Human pose images with coordinates

******************************

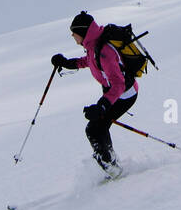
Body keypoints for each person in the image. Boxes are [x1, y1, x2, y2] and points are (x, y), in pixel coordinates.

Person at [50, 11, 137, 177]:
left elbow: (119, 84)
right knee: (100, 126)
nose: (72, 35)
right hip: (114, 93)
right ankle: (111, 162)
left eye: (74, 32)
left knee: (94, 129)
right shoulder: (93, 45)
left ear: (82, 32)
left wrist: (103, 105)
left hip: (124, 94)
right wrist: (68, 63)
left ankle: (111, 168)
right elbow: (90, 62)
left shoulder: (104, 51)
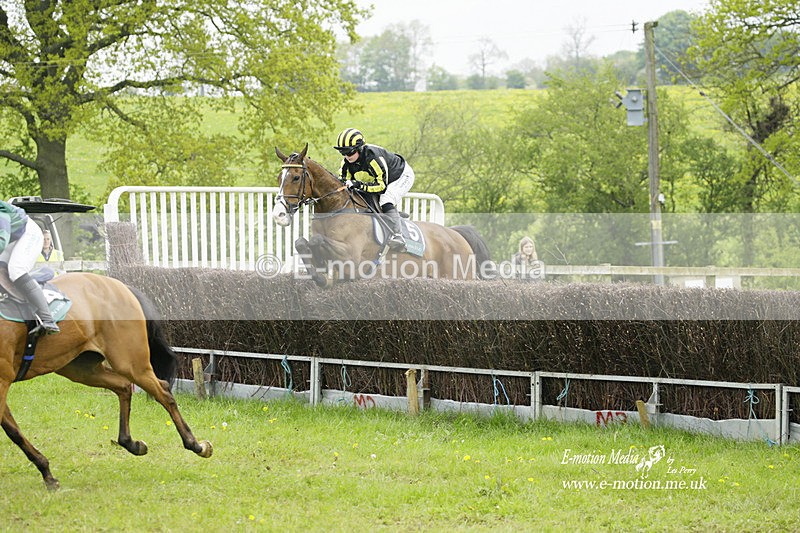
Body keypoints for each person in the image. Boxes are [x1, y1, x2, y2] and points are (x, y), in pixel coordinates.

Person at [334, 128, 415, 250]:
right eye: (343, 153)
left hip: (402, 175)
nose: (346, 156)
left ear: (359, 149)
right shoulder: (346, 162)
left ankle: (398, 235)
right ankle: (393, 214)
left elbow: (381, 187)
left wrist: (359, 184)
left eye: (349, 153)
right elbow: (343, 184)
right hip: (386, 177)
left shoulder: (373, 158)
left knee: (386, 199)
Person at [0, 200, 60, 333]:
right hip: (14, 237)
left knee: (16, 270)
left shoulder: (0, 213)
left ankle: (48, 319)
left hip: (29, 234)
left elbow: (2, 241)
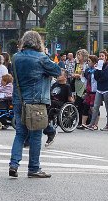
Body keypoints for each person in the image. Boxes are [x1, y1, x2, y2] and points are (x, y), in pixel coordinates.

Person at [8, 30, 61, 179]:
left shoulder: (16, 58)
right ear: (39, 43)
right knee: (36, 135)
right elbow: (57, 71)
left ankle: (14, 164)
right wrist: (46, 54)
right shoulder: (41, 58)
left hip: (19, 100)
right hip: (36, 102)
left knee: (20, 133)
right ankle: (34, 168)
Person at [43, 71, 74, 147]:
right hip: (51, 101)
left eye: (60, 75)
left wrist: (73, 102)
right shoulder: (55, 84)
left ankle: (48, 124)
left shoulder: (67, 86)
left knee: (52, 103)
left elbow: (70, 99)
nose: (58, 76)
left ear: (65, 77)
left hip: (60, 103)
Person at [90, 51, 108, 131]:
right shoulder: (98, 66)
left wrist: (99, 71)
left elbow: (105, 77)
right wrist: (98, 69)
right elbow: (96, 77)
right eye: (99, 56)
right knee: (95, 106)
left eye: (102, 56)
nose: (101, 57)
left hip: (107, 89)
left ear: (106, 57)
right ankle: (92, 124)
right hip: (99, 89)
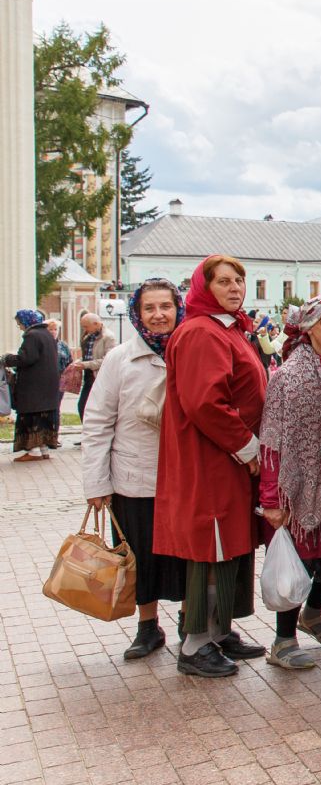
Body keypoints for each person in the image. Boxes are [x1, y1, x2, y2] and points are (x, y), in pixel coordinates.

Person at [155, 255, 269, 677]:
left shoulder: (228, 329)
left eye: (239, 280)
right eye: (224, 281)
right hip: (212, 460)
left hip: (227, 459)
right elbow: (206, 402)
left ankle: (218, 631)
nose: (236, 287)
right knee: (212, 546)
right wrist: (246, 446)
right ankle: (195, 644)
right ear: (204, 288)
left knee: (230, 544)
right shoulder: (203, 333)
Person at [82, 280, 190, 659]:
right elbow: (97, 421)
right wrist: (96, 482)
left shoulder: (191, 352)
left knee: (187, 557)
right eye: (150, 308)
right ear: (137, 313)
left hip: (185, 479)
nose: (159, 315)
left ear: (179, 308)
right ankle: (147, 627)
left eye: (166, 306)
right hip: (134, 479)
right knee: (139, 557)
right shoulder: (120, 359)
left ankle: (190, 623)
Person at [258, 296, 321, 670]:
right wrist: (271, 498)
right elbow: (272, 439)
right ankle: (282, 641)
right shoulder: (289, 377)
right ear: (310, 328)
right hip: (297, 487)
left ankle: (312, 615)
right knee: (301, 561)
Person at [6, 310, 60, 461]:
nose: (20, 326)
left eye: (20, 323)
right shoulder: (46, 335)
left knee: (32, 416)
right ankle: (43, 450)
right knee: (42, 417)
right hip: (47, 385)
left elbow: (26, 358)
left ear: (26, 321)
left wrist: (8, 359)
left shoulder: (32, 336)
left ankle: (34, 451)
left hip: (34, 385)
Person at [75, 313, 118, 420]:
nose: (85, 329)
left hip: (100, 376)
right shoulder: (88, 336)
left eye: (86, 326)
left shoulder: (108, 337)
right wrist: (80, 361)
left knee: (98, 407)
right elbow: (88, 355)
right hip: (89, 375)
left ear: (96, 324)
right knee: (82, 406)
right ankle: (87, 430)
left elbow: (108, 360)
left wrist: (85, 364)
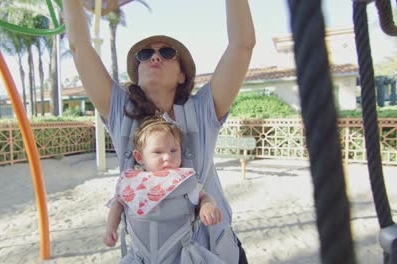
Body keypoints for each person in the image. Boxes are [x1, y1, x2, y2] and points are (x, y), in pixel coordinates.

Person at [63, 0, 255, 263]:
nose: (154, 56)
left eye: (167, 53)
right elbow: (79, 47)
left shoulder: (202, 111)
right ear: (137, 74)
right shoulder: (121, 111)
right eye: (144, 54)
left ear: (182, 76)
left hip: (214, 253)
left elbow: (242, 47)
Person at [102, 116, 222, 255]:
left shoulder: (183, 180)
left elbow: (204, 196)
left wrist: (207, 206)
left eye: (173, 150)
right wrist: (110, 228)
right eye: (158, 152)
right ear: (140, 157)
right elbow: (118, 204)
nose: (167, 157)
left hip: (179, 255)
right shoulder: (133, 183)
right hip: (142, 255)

******************************

To do
When you reach the line with "nose: (72, 35)" in the records above, start writing out lines exactly, and stop once the line with "left shoulder: (104, 51)" has been written; include nothing else.

Exercise response
nose: (72, 35)
right hip: (114, 93)
right ankle: (111, 162)
left eye: (74, 32)
left knee: (94, 129)
right shoulder: (93, 45)
left ear: (82, 32)
left wrist: (103, 105)
left hip: (124, 94)
right wrist: (68, 63)
left ankle: (111, 168)
right elbow: (90, 62)
left shoulder: (104, 51)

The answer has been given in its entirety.